Source records
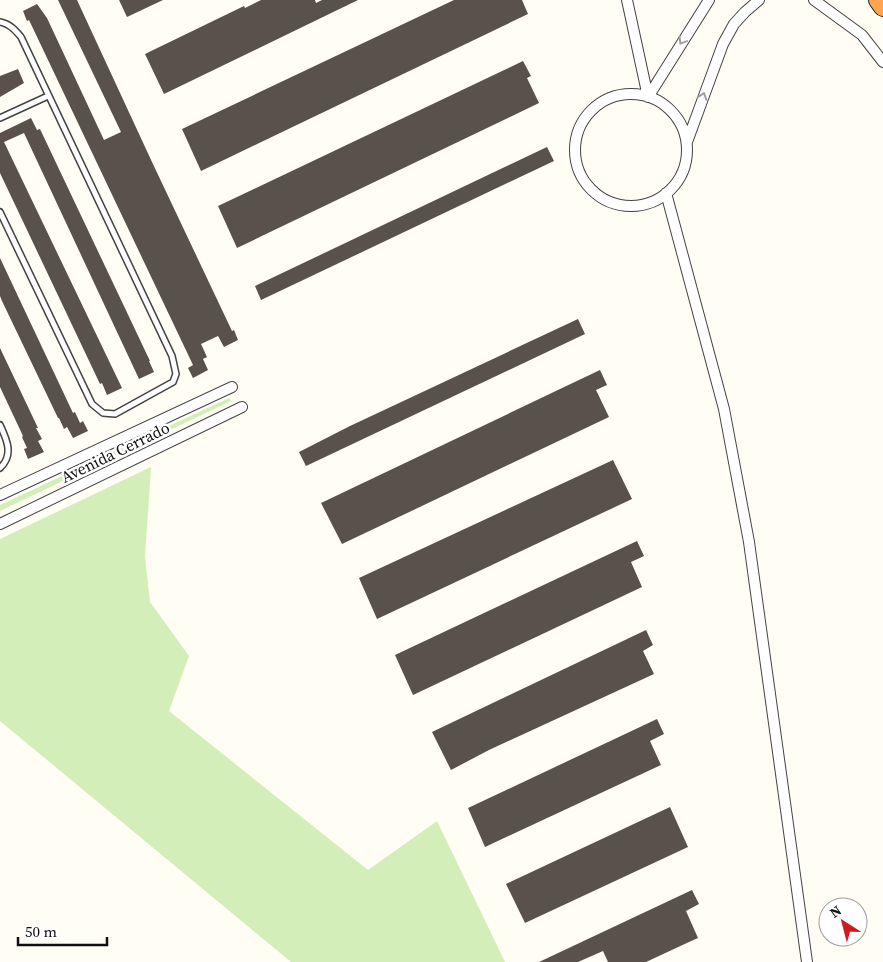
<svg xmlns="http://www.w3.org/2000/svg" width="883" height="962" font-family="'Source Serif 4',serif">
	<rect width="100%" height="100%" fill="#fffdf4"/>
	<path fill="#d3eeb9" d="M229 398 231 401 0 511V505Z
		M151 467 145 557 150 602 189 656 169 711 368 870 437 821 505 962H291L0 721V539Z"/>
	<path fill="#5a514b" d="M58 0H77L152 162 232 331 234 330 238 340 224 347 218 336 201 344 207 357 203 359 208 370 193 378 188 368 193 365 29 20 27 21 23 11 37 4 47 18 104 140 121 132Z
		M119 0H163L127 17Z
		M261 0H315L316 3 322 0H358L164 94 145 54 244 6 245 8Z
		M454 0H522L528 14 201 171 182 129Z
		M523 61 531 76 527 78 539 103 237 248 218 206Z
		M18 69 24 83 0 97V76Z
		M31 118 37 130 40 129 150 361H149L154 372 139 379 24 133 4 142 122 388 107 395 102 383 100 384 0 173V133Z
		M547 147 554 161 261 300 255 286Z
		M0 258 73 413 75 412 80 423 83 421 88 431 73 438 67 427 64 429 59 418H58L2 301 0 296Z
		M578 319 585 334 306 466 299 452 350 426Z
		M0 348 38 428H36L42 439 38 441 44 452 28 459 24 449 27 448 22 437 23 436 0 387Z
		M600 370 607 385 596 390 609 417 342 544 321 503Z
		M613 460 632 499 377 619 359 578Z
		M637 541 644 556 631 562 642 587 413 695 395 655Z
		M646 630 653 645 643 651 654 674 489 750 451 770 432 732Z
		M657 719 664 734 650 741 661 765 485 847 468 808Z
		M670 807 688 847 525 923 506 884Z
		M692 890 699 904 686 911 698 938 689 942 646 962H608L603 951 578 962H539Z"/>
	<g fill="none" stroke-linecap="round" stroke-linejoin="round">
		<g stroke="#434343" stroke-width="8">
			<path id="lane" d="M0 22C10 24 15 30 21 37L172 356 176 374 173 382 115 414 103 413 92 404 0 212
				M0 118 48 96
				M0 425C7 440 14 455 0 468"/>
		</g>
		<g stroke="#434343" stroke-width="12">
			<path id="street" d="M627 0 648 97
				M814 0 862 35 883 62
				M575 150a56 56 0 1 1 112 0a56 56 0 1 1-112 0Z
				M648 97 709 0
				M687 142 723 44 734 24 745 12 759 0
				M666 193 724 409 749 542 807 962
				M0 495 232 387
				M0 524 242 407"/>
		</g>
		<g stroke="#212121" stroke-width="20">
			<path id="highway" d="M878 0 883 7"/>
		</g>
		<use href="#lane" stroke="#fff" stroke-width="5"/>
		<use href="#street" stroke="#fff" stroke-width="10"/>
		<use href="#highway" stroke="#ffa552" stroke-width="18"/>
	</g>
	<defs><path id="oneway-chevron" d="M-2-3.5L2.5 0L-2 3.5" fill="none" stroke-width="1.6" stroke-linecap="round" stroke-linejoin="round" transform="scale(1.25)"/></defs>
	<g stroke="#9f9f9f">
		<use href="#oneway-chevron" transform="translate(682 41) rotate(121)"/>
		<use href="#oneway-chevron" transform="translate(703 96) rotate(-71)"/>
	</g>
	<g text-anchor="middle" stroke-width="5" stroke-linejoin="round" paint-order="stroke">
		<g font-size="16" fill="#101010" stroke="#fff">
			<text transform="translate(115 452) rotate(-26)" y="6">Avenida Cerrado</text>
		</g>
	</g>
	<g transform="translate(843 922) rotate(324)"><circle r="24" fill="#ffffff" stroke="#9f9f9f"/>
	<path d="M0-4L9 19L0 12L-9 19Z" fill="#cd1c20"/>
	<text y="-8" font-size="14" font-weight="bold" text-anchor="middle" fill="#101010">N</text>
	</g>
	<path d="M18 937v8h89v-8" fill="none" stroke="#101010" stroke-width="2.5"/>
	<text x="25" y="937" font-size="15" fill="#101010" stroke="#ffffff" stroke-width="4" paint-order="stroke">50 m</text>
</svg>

Work to complete
Read through the data and copy every line where "linejoin" shows up.

Reply
	<g fill="none" stroke-linecap="round" stroke-linejoin="round">
	<defs><path id="oneway-chevron" d="M-2-3.5L2.5 0L-2 3.5" fill="none" stroke-width="1.6" stroke-linecap="round" stroke-linejoin="round" transform="scale(1.25)"/></defs>
	<g text-anchor="middle" stroke-width="5" stroke-linejoin="round" paint-order="stroke">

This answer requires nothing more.